Skeptics might note Southern patriots have little to complain about with the current set-up in the United States. A Southerner, Bill Clinton, is in the White House, and two other Southerners -- Mr. Gore and Mr. Bush both qualify -- are slugging it out to replace him.

Trent Lott, a Mississippian, leads the Senate from the desk once used by Jefferson Davis, the first and only president of the Confederate States of America. Tom DeLay, a Texan, is one of the most powerful men in the House of Representatives.

The South is booming economically, country music is big business and CNN rules the world's news waves from its seat in Atlanta, the city Scarlett O'Hara fled in the face of advancing Yankee forces in Margaret Mitchell's Gone with the Wind.

But neo-confederates look with scorn on big business and especially on politicians who have made their peace with Washington.

"They are both Southerners but both of them are what we would call scalawags," said Mac Watters, head of the League of the South's Florida chapter, describing both presidential contenders with the word applied to the traitors who co-operated with the hated Northerners after the Civil War.

"Neither of them are sympathetic to the Southern cause. They both cater to the United Nations, feminist rights groups and pro-abortion groups."

Southerners working to split off from the United States often look to Quebec as an example of how to conduct an effective secession campaign.

"As we ceaselessly work towards that happy day [of independence] we will continue to be inspired by the Parti Québécois and the Scottish Nationalist Party, two parties advocating full independence for their region," reads the manifesto of the Southern Party, the political arm of the League of the South.

So far there isn't much need for a new Abraham Lincoln -- or even a U.S. version of Pierre Trudeau wielding the War Measures Act -- to spring to the Union's defence.

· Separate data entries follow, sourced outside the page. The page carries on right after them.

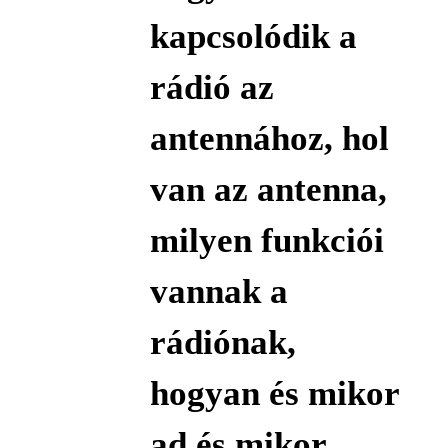
kapcsolódik a
rádió az
antennához, hol
van az antenna,
milyen funkciói
vannak a
rádiónak,
hogyan és mikor
ad és mikor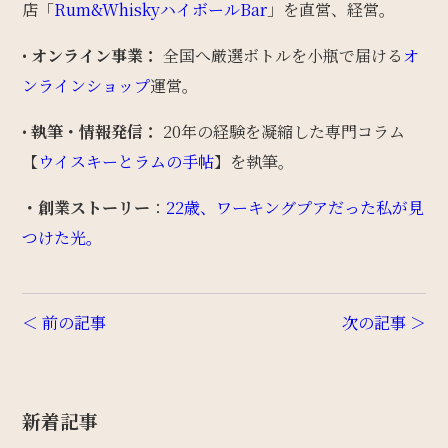
店「
Rum&WhiskyハイボールBar
」を直営、経営。
•
オンライン事業：
全国へ厳選ボトルを小瓶で届ける
オ
ンラインショップ
運営。
•
執筆・情報発信：
20年の経験を凝縮した専門コラム
【
ウイスキーとラムの手帖
】を執筆。
・創業ストーリー
：
22歳、ワーキングプアだった私が見
つけた光。
＜ 前の記事
次の記事 ＞
新着記事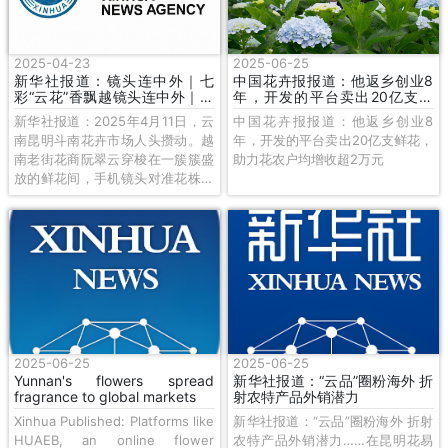
2025-04-23
2025-06-25
新华社报道：镜头连中外｜七
中国花卉报报道：他返乡创业8
彩“云花”香飘越镜头连中外｜七
年，开发的平台卖出20亿支鲜
彩“云花”香飘越南
花，助力花农户均增收超2万元
新华社报道：2025年4月11日，云
中国花卉报报道：他返乡创业8
南昆明斗南花卉市场人头攒动。越
年，开发的平台卖出20亿支鲜花，
南老街花商阮翠云穿梭在一簇簇盛
助力花农户均增收超2万元
放的鲜花间，手机镜头对准花株，
将最新价格和品质信息实时发送到
越南客户群。就在前一日，她带来
的河内客商在昆明花卉基地完成实
地考察，即将签订一份30万元人民
币的订单——这只是这位中越花卉
贸易“摆渡人”日常的缩影。
2025-06-25
2025-06-25
Yunnan's flowers spread
新华社报道：“云品”圈粉海外 折
fragrance to global markets
射农特产品外销潜力
Xinhua Published: Platforms like
新华社报道：“云品”圈粉海外 折射
HUAEB, an online flower
农特产品外销潜力……在昆明花易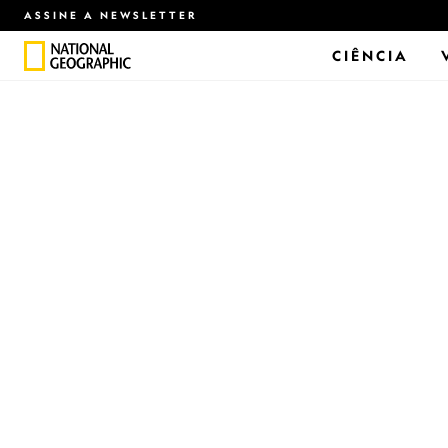
ASSINE A NEWSLETTER
CIÊNCIA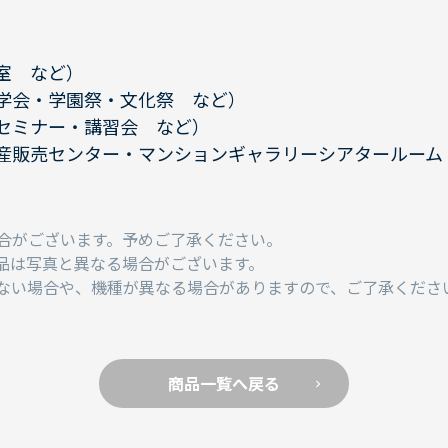
室 など）
学会・学園祭・文化祭 など）
セミナー・講習会 など）
産販売センター・マンションギャラリーシアタールーム
合がございます。予めご了承ください。
品は写真と異なる場合がございます。
ない場合や、機種が異なる場合がありますので、ご了承くださ
商品一覧へ戻る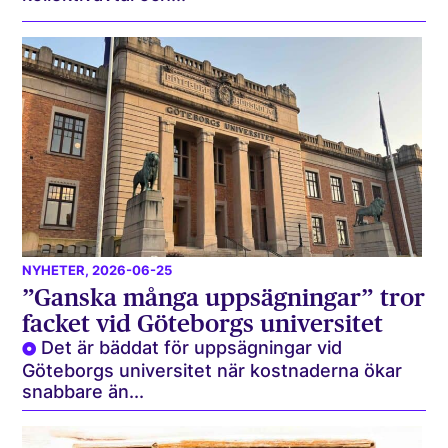
NYHETER
, 2026-06-25
”Ganska många uppsägningar” tror
facket vid Göteborgs universitet
Det är bäddat för uppsägningar vid
Göteborgs universitet när kostnaderna ökar
snabbare än...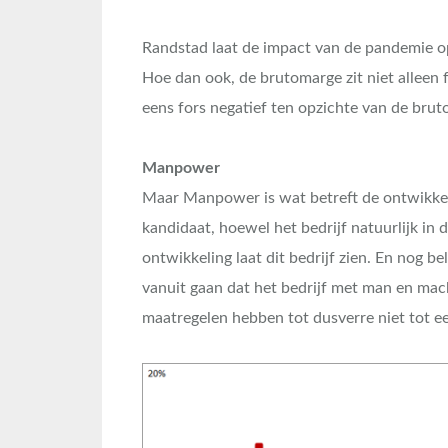
Randstad laat de impact van de pandemie op 
Hoe dan ook, de brutomarge zit niet alleen 
eens fors negatief ten opzichte van de bruto
Manpower
Maar Manpower is wat betreft de ontwikke
kandidaat, hoewel het bedrijf natuurlijk in 
ontwikkeling laat dit bedrijf zien. En nog b
vanuit gaan dat het bedrijf met man en mach
maatregelen hebben tot dusverre niet tot een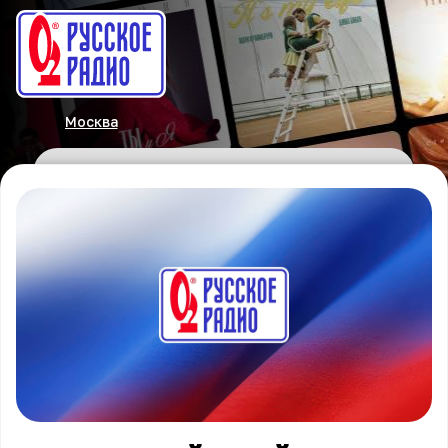
Москва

The League of the South has only about 12,000 members and the Southern Party has even fewer. Another neo-Dixie group, the Council of Conservative Citizens, a pro-white group that has been addressed by Mr. Lott and other leading legislators, has about 15,000 members scattered across the South.

While many of the ideas espoused by these groups smack of a romantic attachment to grey-clad Rebels fighting under the Confederate battle flag, anti-racism groups like the Southern Poverty Law Center warn that many apostles of secession are also white nationalists.

"That's a red herring that our opponents throw at us," drawls Mr. Hill.